Издав этот возглас, он сорвался с места и, не выпуская кисти из руки, быстро и грациозно стал спускаться с подмостков. В этот самый момент в портике появилась женщина, державшая за руку мальчика в короткой алой тунике и красных сандалиях, на шее у него висела цепочка с маленьким золотым шариком, буллой. С черных кос женщины прозрачная легкая накидка серебристым облаком сплывала на белое платье, богато украшенное серебряной вышивкой и на плечах перехваченное рубиновыми заколками. За ней шел слуга, несший разные школьные принадлежности, как то: продолговатый тубус, в котором хранились пергаментные свитки, дощечки, стилосы, губку и чернильницу. Завидев приближающуюся к нему женщину, Артемидор склонил голову в почтительном поклоне. Она издали поприветствовала его дружеской улыбкой, а ребенок полетел вперед с криком радости и, нежно обвив художника маленькими ручками, доверительно защебетал. Мальчик был шаловливый, прелестный, живой, с ловкими движениями, а глаза его искрились сообразительностью. Он заворковал, что возвращается из школы, там сегодня учитель Квинтилиан[17] рассказывал замечательную историю о Манлии, который помогал бедным, защищал угнетенных и погиб такою страшной, жуткой смертью…
— Веди себя тихо, Гельвидий!
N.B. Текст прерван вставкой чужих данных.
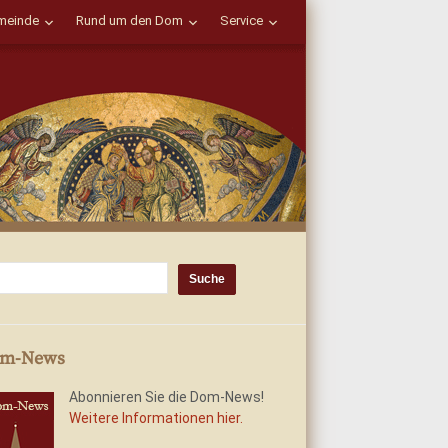
einde
Rund um den Dom
Service
m-News
Abonnieren Sie die Dom-News!
Weitere Informationen hier.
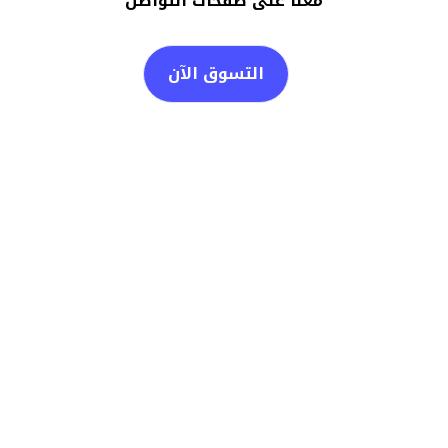
معنا على صفحات التواصل
التسوق الآن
Из-за твоей трескотни я не могу поприветствовать нашего друга Артемидора!
Статная и нарядно одетая женщина, произнося слова эти, ласково посмотрела на ребенка, и этот взгляд осветил светом доброты и спокойной душевной радости несколько суровые черты ее лица.
— Каждый раз, Артемидор, когда прохожу здесь, я любуюсь произведением твоим. Как же этот негодный Цестий должен возгордиться своим портиком, после того как ты к его украшению руку приложил. Теперь ему много утешения потребуется. А то после военного поражения, понесенного им в Иудее, этот Неронов любимчик и низкий льстец очень помрачнел и совсем забросил забавы.